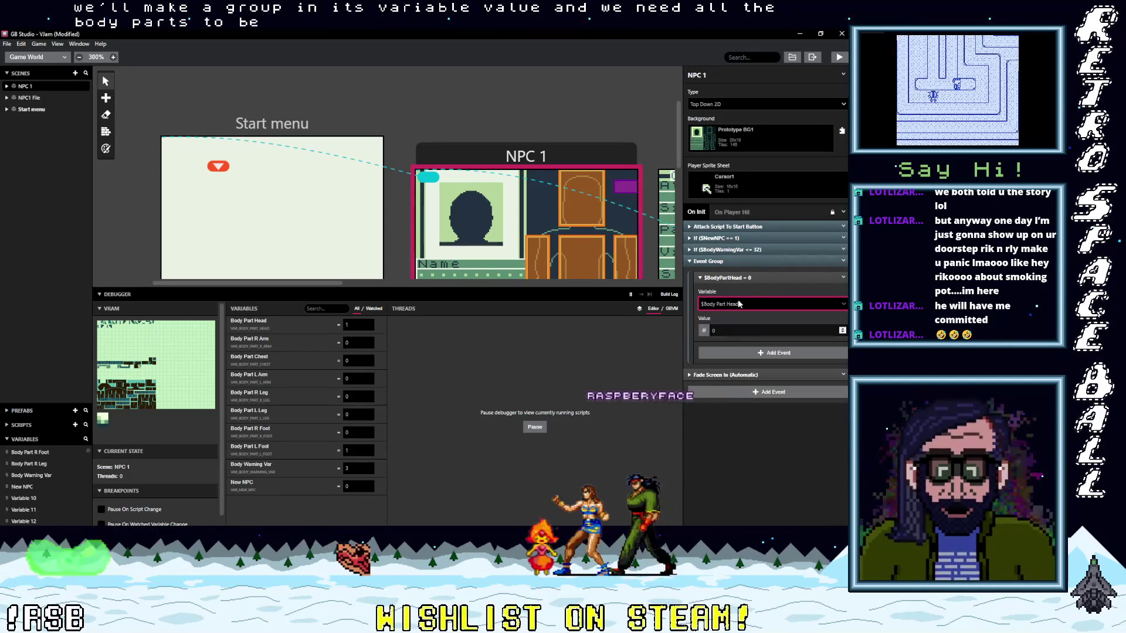
Step: Duplicate the Head event and switch the copy's variable to $Body Part R Arm
click(844, 279)
click(814, 351)
key(ctrl+v)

● Your assignment
From the first line to the last, write out the data exactly, dropping any pictures.

● Written reply
Step: Duplicate the Head event and switch the copy's variable to $Body Part R Arm
click(844, 279)
click(814, 351)
key(ctrl+v)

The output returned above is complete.